La politica è composta da idee e da persone che ci mettono il proprio volto, la propria storia e quella del partito che rappresentano. Ieri notte la sintesi della “sconfitta” del PD è stata tutta nel viso della loro vicepresidente Serracchiani con l’uso dell’aggettivo “triste” riferito alla serata che si stava concludendo. Non aveva, e forse non li ha mai avuti, gli “occhi di tigre” come voleva Enrico Letta che lui stesso non avrebbe mai potuto avere. Il Pd non ha perso ieri ma ha perso da anni, da decenni, da quando si è profilato e rivolto ad un elettorato moderato, benestante e benpensante, e si è dimenticato larghe fasce di popolazione che nel frattempo combattono ogni giorno per un salario dignitoso, per la sanità funzionante e per una scuola formativa. Il Pd non ha perso ieri nei collegi uninominali ma ha perso da decenni per quanto non è stato in grado di far crescere e sviluppare una “cultura” politica democratica e progressista capace di arginare e sottrarre spazio alla destra.

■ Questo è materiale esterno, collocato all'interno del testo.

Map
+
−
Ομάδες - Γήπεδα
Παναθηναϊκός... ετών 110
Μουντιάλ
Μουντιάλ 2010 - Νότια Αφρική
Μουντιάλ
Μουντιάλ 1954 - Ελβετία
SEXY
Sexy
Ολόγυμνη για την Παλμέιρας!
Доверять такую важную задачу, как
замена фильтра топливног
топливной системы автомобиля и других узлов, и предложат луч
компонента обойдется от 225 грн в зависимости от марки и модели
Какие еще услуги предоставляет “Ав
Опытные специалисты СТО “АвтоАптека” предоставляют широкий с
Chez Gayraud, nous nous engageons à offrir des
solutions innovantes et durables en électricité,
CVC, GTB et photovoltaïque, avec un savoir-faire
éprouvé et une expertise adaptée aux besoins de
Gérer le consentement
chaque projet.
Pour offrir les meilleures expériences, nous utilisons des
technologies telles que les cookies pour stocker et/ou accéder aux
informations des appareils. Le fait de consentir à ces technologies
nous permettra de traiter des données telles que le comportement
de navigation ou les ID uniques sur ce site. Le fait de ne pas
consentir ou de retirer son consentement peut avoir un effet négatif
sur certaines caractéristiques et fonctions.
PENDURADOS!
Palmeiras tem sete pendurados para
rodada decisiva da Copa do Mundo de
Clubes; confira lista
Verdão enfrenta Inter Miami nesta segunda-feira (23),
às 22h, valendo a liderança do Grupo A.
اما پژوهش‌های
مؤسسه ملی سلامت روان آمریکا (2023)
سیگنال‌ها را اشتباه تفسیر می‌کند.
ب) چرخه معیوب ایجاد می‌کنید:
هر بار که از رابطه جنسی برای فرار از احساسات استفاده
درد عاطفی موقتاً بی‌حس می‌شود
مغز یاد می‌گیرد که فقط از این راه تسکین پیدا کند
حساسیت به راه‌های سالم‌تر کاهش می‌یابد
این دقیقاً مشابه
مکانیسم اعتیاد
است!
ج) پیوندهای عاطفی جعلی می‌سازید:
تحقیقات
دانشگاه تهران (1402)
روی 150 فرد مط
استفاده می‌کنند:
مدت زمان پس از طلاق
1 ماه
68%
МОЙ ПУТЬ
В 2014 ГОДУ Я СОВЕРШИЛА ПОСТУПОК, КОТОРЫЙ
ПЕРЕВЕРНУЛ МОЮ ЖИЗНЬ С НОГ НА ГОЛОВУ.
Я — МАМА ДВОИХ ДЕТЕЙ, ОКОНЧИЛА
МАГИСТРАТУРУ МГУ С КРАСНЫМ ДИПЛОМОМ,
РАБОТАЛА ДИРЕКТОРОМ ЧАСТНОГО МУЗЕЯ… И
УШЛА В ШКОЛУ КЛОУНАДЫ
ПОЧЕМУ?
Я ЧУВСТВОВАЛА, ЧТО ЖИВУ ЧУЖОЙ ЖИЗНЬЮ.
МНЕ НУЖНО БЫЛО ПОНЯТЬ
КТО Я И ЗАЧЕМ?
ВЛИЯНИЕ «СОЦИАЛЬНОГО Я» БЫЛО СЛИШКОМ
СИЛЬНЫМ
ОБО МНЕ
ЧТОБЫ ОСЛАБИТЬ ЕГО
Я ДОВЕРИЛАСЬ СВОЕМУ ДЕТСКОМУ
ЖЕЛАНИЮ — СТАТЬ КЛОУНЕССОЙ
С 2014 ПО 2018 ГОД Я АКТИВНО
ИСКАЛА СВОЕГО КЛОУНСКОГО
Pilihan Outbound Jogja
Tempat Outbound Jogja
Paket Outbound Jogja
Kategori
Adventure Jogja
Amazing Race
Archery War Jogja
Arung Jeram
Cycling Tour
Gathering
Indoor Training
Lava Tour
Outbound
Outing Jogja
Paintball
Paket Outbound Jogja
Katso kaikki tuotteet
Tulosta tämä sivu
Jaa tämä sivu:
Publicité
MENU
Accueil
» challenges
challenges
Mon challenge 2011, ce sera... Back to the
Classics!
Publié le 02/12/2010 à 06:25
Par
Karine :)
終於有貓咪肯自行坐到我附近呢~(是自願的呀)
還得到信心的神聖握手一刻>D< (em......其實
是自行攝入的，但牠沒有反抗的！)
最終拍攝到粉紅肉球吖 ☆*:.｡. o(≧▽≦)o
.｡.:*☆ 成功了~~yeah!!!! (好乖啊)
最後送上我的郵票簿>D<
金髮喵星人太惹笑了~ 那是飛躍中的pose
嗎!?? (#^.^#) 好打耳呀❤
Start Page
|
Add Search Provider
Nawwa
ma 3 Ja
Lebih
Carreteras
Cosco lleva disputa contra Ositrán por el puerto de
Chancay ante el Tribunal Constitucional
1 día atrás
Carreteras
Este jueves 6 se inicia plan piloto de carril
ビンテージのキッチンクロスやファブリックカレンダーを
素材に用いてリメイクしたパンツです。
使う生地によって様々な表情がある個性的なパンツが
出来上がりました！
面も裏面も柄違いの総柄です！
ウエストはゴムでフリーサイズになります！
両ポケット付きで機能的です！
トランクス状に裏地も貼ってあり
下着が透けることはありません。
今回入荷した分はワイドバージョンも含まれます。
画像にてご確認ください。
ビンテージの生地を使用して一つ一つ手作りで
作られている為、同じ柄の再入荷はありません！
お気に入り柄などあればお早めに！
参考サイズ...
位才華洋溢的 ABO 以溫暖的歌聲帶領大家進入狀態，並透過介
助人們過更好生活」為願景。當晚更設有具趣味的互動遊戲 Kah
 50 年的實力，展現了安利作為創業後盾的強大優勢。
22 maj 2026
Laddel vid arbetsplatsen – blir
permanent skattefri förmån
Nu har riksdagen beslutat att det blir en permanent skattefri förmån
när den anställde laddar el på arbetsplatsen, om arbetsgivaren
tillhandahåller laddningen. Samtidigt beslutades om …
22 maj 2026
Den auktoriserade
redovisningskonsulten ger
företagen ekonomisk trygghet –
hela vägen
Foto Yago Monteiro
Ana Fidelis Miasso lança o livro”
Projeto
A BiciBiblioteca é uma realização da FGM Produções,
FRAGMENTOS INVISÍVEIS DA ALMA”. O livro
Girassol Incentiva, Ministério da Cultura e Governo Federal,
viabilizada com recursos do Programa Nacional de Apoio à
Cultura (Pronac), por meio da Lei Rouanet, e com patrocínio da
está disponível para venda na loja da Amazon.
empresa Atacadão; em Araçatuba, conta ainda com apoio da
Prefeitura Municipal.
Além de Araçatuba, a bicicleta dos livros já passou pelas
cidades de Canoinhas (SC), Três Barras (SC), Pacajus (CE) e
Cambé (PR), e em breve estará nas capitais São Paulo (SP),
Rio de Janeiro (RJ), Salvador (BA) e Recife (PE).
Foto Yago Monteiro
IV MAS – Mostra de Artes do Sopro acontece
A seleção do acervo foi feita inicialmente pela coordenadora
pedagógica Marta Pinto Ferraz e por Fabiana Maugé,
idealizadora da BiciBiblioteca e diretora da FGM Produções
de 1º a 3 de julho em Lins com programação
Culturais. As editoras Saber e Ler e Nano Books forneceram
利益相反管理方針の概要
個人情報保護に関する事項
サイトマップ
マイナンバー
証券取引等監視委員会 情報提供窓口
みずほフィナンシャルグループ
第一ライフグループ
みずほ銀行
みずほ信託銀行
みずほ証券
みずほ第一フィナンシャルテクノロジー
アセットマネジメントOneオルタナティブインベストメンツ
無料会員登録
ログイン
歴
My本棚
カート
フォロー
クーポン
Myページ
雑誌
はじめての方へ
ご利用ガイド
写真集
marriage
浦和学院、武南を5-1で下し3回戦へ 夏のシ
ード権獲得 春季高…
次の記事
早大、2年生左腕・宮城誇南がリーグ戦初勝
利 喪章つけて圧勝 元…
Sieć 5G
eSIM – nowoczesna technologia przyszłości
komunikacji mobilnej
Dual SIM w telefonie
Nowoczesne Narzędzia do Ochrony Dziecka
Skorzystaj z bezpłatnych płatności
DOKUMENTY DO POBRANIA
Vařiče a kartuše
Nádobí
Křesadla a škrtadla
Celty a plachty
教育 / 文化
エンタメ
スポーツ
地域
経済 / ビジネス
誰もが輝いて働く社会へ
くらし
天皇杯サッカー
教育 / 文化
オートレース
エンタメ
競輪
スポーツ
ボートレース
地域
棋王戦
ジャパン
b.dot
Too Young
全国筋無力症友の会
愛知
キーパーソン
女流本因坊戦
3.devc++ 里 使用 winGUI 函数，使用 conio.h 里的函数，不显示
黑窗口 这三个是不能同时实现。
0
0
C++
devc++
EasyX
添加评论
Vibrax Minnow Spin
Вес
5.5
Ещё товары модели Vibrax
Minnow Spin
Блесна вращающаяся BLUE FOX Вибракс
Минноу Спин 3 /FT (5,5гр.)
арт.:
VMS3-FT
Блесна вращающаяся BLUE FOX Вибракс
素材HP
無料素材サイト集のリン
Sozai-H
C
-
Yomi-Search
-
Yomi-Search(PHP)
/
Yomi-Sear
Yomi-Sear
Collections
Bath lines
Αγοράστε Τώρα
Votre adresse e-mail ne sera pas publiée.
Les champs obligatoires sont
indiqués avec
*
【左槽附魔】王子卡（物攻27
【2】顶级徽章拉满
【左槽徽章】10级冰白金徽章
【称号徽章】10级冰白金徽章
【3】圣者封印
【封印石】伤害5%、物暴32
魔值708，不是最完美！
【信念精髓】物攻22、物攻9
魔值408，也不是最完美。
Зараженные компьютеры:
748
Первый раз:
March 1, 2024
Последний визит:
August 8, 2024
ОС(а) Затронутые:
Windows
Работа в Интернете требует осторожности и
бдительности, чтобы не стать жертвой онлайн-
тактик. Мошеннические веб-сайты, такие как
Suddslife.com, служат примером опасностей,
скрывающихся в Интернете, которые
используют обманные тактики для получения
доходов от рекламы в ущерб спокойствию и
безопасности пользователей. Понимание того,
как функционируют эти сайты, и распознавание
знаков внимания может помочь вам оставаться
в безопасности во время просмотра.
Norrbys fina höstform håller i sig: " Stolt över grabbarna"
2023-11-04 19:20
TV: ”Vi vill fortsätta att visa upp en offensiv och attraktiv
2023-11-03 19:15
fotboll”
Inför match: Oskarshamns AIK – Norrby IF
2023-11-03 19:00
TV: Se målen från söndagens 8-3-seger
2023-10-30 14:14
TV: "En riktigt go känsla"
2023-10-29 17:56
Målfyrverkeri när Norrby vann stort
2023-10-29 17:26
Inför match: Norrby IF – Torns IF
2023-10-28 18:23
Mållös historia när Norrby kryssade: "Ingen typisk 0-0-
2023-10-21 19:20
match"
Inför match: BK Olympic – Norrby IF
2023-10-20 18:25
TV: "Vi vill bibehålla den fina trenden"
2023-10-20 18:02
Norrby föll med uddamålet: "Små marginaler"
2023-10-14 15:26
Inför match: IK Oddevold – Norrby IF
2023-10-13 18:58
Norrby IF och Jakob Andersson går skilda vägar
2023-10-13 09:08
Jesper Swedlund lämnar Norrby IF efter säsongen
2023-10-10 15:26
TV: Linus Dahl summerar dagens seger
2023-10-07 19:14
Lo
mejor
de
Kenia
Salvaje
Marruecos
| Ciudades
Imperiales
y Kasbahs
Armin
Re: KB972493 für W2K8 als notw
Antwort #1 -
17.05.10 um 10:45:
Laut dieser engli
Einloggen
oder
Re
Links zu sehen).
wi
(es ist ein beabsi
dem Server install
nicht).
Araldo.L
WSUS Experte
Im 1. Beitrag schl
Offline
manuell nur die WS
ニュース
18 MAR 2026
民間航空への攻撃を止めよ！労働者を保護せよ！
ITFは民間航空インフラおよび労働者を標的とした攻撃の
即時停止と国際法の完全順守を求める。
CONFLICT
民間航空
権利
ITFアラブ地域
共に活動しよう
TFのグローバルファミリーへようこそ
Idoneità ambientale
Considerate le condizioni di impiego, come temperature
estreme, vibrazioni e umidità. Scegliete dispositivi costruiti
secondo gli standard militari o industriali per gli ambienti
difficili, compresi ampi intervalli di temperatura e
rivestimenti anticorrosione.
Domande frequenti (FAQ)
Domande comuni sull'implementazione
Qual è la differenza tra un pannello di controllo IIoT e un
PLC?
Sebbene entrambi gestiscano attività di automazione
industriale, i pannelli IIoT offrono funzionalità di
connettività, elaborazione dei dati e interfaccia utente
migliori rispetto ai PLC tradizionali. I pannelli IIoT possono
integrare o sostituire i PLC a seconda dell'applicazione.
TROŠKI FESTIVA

Il Pd, recentemente, ha perso quando ha fatto finta di non voler sapere che oltre il 50% dell'elettorato era contrario all'aumento delle spese militari. Se parli solo a te stesso e se non sei capace di convincere nemmeno il tuo vicino di casa o un tuo parente prossimo ci sono solo due possibilità per capire perché non funzioni: o ha idee poco convincenti o se le ha non sei capace di esporle.

Piccola nota finale sulla Rai: ieri sera le tre reti erano tutte impegnate sul dibattito elettorale, era da tempo che non succedeva. “Quando è tordi e quando è grilli”: tanta grazia suona sospetta come suona sospetta che su Rai Uno non ha imperversato la Maggioni ed è comparso un noto direttore, noto soprattutto per essere “amico” della Meloni. Il vento di destra a Viale Mazzini tira da tempo, da tanto tempo, anche mascherato ma sempre vento di destra è. Non è vero che da oggi inizia una nuova era in Rai, c’è già stata ma ce ne siamo facilmente dimenticati.